Rimasto solo con il vassoio
in mano, il biondo fu vinto dalla curiosità e lo
scoperchiò: Italia gli aveva preparato un caffè ed un
piatto di biscotti rotondi sui quali erano stati messi dei cuoricini di
cioccolato. Il margine non proprio perfetto di questi ultimi fece
capire all'uomo che erano stati fatti da Veneziano quella stessa
mattina, in fretta, e posizionati appena prima di essere serviti.
Ludwig arrossì
mentre ne prendeva uno e lo addentava.

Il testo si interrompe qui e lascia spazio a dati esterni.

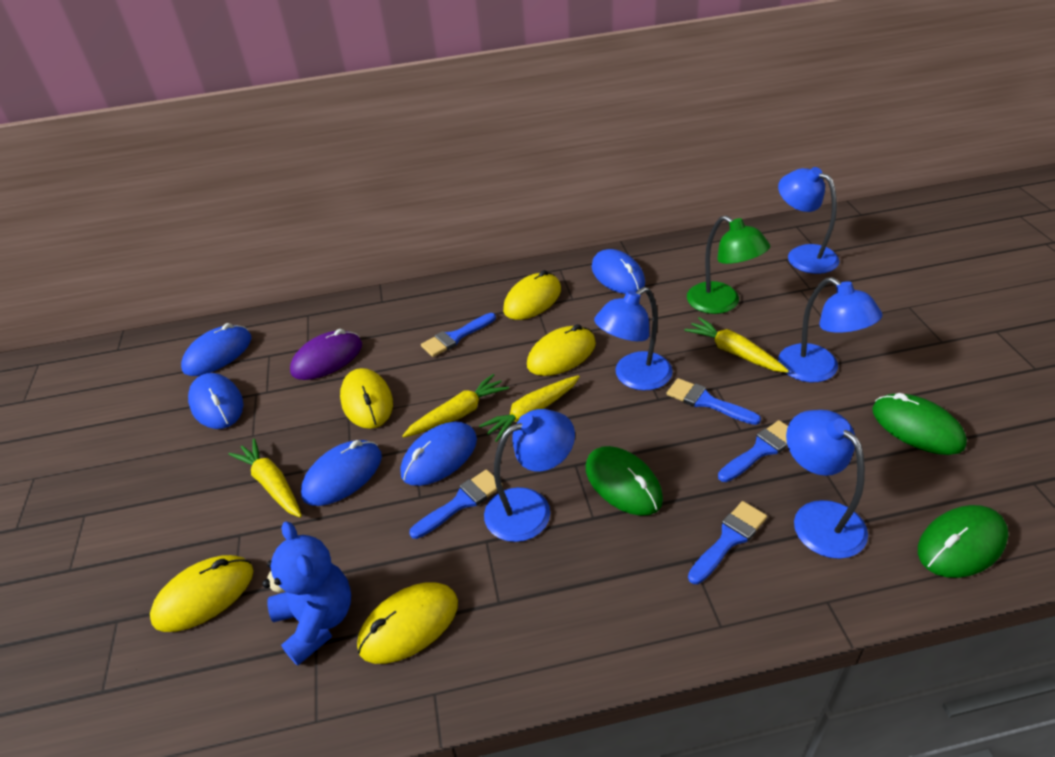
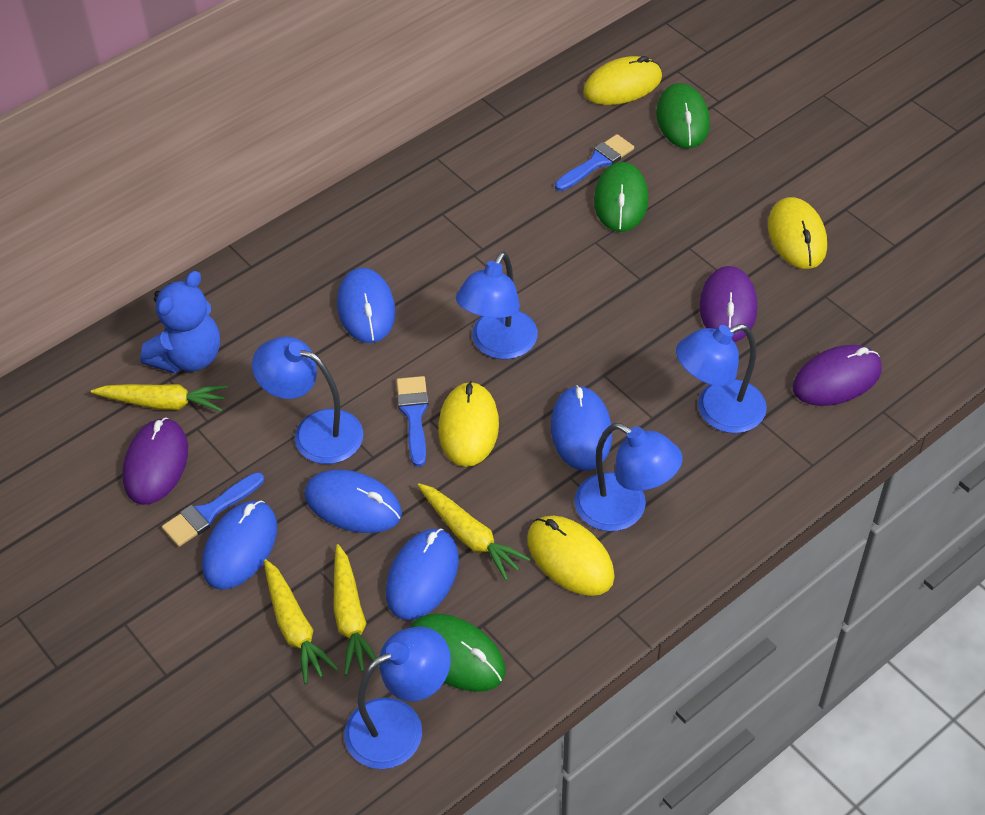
blue brush: [409,469,503,539] [421,313,496,357] [667,378,761,425] [688,501,767,584] [718,420,788,482] = 5 -> [162,472,264,547] [396,376,429,467] [555,134,634,191] = 3
green lamp: [687,215,770,314] = 1 -> none = 0
purple mouse: [290,329,362,380] = 1 -> [123,417,188,505] [699,266,757,342] [793,345,882,406] = 3
yellow mouse: [150,555,253,632] [340,368,393,429] [357,582,458,664] [503,270,561,320] [527,324,596,376] = 5 -> [438,381,499,467] [527,516,615,596] [583,56,662,105] [768,197,827,269] = 4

Era buonissimo, come del resto
qualsiasi cosa che usciva dalla cucina dopo essere passato per le mani
del Vargas.
Bevve il suo caffè e
mangiò i biscotti in fretta: gli dispiaceva di lasciare la
colazione nel vassoio, specialmente sapendo che Feliciano si era tanto
prodigato per preparargliela, infischiandosene addirittura di cercare
di arrivare puntuale all'allenamento.
«Ti è piaciuta
la colazione, Germania?» domandò Italia ad un tratto,
fermandosi nel vedere il tedesco ricoprire il vassoio vuoto.
Quest'ultimo, imbarazzato
dall'essere stato colto sul fatto, si affrettò a posare da una
parte l'oggetto ed alzarsi in piedi, affrettandosi a raggiungere gli
altri due.
«ITALIA!! Chi ti ha dato il permesso di fermarti?! Su, corri!».